> _ASSIGNMENT_
Please continue the email about RDF and linked data from the point where its text stops.
[[ TEXT PASSAGE open ]]
Re: Review of Relevant Technologies section

On 7 July 2011 15:28, Jon Phipps <jphipps@madcreek.com> wrote:
>> ...RDF is so closely matching the principles of linked data (data about
>> things expressed using links) that it will be probably difficult to find
>> something radically different.
>>
>> Antoine
>
> I'm concerned that this is one area where the report draws an unsupportable
> conclusion.
> It's not the purpose of an XG group, as I understand it at least, to draw this kind of conclusion.
> For instance I personally think that it's an open question, worthy of serious investigation, of whether marc21 can be distributed as linked data in more or less its current form.

RDF is to linked data, as HTML is to the classic Web. HTML isn't the
only document format in the Web (PDFs, JPEGs, Flash, text, ...), but
it *is* the glue that joins it all together. RDF, with a bit of care
and modesty, can play the same role for data.

There are lots of domain specific data formats out there, and while it
is possible to RDFize them to some extent, so that contents can be
merged and mixed more freely, ... those formats aren't going away. So
geographic markups, or media formats with embedded metadata, ... or
specific file formats e.g. scientific software, or 3D modelling, ...
[[ TEXT PASSAGE closed ]]
[[ DATA RECORDS open ]]
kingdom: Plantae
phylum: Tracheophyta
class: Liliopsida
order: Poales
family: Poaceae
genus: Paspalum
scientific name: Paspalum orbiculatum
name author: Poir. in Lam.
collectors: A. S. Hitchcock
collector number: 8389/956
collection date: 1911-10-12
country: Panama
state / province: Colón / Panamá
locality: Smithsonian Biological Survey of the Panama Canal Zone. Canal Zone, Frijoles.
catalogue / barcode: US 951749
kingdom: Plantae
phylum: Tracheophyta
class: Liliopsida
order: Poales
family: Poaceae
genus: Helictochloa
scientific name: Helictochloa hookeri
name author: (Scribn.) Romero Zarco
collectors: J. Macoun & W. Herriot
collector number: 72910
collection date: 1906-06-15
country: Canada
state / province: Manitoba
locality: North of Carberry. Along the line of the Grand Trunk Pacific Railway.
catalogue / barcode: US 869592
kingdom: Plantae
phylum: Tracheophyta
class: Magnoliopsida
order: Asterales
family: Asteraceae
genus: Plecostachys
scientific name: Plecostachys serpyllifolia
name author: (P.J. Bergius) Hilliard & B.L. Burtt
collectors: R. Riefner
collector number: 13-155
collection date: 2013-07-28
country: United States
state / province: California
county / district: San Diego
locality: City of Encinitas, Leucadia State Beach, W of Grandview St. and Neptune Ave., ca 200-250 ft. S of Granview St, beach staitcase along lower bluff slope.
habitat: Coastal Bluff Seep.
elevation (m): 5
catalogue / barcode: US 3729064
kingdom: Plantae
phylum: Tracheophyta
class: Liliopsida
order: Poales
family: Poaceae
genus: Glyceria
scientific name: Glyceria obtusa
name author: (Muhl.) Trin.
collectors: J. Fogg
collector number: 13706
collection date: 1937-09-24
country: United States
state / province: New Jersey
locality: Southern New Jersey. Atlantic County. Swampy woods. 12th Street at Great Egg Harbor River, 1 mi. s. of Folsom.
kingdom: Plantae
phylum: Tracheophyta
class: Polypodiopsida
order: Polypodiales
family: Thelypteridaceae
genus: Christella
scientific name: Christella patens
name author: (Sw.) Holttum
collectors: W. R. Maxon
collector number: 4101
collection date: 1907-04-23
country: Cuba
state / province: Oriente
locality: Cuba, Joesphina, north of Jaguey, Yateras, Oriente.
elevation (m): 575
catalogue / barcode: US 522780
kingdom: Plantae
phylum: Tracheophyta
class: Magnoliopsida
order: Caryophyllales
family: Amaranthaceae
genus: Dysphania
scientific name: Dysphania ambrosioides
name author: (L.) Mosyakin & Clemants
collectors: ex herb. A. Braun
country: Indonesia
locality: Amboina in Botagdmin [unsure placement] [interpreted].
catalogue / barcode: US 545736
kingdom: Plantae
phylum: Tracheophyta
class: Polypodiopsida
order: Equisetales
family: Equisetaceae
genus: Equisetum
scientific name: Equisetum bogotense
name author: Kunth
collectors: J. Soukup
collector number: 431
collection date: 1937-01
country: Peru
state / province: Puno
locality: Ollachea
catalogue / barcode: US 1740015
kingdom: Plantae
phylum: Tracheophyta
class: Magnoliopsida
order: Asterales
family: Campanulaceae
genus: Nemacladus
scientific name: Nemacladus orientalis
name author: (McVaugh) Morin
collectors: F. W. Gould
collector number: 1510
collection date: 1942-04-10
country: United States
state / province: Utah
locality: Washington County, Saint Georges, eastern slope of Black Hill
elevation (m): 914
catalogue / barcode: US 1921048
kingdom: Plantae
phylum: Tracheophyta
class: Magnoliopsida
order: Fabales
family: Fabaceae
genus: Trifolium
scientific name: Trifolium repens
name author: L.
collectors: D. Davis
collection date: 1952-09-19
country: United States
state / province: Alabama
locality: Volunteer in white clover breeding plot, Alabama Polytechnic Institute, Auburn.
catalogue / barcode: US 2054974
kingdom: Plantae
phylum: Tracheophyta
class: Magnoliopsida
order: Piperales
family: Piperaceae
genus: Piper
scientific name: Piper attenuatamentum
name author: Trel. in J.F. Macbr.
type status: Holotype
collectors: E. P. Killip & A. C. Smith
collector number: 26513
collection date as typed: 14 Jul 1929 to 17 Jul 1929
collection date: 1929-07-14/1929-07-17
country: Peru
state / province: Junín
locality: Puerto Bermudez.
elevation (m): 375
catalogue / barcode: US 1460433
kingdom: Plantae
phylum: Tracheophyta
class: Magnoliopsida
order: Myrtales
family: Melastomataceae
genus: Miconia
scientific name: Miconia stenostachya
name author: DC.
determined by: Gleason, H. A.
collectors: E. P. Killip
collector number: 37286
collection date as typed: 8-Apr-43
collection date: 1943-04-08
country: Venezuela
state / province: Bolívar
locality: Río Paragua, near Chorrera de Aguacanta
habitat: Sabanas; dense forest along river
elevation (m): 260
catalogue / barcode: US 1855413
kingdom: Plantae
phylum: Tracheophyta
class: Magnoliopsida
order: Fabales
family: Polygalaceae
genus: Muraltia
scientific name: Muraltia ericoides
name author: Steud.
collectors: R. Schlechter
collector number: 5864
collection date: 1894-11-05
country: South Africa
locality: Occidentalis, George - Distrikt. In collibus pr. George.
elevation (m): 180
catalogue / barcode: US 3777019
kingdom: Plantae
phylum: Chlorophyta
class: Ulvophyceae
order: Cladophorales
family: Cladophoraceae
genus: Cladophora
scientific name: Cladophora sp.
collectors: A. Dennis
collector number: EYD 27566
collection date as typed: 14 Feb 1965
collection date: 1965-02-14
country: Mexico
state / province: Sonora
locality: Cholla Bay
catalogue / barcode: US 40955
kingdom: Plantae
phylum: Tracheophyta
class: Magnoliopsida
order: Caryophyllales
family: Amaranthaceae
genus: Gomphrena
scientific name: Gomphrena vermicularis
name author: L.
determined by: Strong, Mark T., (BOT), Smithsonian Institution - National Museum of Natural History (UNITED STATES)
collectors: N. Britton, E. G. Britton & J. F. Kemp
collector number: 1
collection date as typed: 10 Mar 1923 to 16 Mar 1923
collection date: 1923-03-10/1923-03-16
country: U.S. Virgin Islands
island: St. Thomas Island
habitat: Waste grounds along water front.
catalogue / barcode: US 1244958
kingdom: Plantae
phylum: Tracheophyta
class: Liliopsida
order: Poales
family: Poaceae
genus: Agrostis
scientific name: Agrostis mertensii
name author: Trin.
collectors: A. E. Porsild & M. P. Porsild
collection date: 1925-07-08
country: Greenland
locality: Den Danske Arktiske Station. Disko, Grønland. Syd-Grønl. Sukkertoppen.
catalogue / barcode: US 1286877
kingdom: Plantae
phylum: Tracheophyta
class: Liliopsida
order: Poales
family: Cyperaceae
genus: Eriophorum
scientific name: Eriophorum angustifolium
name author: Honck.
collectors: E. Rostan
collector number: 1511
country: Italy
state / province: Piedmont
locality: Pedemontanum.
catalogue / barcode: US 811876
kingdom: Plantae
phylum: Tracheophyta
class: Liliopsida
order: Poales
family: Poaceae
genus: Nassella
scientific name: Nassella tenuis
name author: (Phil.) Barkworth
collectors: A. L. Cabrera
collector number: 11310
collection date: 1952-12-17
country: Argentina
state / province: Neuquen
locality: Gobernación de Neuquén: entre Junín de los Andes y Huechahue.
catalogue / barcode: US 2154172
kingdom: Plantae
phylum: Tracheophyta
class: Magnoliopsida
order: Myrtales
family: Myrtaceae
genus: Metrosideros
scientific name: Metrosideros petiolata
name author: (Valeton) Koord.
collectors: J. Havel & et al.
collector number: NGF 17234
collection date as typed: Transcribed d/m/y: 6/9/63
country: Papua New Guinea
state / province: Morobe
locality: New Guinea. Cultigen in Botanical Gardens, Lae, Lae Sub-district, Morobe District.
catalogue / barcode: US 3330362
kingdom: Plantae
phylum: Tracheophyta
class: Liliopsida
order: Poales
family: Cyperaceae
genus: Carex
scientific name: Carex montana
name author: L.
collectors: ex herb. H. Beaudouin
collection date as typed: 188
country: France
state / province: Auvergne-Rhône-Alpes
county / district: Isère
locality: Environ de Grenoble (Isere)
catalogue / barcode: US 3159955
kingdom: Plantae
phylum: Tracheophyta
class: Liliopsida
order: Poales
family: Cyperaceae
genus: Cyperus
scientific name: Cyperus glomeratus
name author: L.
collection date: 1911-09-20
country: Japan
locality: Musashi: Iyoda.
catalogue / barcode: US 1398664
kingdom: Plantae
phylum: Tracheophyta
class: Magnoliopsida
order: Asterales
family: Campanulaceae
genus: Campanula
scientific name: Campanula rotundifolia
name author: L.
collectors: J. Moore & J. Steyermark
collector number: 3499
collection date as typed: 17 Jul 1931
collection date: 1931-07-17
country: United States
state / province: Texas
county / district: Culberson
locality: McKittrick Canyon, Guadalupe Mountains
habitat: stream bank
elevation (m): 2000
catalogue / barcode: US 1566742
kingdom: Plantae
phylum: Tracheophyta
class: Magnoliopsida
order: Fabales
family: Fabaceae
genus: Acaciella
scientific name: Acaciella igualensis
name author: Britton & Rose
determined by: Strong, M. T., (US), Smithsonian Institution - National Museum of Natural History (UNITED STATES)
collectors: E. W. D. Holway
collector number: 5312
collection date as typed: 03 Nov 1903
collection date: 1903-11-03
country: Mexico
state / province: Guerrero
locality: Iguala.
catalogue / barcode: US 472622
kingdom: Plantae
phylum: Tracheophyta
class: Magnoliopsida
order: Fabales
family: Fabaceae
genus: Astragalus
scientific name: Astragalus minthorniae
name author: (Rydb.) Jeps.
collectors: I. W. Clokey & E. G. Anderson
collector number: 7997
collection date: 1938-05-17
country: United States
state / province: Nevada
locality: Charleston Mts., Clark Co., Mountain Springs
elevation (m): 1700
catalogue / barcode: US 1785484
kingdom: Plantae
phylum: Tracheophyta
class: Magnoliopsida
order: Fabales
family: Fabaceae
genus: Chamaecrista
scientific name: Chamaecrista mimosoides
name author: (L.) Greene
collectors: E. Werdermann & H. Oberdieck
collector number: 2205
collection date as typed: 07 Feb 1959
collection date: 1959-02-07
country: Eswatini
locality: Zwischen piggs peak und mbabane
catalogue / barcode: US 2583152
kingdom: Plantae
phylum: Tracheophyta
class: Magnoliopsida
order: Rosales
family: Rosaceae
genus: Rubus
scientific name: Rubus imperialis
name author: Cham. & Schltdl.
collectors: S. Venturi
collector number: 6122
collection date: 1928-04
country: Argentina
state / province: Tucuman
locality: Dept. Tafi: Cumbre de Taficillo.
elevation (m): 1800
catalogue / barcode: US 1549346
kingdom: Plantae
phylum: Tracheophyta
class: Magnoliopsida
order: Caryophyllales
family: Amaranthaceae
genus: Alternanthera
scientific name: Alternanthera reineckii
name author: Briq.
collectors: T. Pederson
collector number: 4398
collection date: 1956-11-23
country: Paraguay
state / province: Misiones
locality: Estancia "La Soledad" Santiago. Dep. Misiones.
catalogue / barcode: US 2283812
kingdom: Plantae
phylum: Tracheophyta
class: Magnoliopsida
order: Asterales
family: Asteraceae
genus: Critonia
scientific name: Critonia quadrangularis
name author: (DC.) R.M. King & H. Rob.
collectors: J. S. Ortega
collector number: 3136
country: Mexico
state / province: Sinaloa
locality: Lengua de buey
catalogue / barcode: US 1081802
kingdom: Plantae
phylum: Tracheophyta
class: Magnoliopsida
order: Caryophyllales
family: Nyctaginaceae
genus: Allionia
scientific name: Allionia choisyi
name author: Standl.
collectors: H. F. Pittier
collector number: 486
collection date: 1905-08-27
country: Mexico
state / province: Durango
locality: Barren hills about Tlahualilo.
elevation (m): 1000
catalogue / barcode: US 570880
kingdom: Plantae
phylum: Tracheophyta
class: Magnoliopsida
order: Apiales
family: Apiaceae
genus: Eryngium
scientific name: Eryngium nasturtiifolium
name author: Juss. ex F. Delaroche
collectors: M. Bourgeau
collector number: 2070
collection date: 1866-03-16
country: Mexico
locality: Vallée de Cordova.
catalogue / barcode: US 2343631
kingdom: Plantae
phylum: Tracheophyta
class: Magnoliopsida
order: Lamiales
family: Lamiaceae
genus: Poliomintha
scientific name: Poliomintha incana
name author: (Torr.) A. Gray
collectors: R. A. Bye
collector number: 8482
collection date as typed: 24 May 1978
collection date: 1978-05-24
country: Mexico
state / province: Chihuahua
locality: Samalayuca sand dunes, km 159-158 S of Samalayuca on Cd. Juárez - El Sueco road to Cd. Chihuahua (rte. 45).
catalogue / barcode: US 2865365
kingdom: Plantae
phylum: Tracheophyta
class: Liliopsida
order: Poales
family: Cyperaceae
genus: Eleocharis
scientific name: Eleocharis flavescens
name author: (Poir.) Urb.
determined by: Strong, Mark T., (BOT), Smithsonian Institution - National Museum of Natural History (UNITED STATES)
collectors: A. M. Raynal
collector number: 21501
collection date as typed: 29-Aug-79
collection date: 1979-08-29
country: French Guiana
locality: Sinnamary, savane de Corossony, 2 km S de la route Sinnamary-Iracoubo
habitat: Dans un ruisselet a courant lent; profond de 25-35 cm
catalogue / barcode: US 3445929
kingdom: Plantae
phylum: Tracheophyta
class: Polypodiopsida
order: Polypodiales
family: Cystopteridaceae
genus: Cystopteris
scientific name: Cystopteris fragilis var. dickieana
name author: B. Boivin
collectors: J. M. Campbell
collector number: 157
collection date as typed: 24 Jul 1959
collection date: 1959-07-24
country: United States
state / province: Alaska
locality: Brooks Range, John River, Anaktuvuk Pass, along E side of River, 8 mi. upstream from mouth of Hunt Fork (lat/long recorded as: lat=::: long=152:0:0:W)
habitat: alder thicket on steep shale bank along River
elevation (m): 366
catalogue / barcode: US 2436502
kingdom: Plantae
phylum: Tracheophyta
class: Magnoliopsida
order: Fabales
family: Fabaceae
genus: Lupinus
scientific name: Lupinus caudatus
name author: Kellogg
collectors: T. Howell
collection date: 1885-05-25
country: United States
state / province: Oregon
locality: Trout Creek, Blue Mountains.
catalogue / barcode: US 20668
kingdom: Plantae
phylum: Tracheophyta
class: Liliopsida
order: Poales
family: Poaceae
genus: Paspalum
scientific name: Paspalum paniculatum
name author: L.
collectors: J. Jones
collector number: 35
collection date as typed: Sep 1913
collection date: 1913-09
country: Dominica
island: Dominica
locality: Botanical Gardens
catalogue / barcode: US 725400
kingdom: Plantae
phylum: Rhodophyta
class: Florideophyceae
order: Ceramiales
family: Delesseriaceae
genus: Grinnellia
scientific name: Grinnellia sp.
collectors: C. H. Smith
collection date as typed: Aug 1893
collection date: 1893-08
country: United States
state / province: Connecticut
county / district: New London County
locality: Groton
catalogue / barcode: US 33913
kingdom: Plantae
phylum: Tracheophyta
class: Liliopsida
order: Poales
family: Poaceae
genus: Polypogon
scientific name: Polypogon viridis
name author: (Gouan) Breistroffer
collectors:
[[ DATA RECORDS closed ]]
> _ANSWER SPACE_
RDF's contribution there is as much for a metadata as for a data role.
We use RDF to say what the file is, where it came from, and a bit of
what's in it. But that doesn't mean the original data file is to be
thrown away.

I suspect much the same goes for MARC. In some cases marc21 data will
be shared directly in the Web. But quite likely it will be shared in a
Web of data where much of the interconnectivity is handled by RDF
documents. Put this way, we don't have any big conflict. RDF gives a
general descriptive framework, but some of the data files it describes
will also be themselves accessible in the Web for specialist
processing (geo, 3d, media, ... and sure why not books? or sql dumps?
or apache log files...?). Sure the contents of that data can be turned
into triples, but sometimes that's not the most practical thing to do.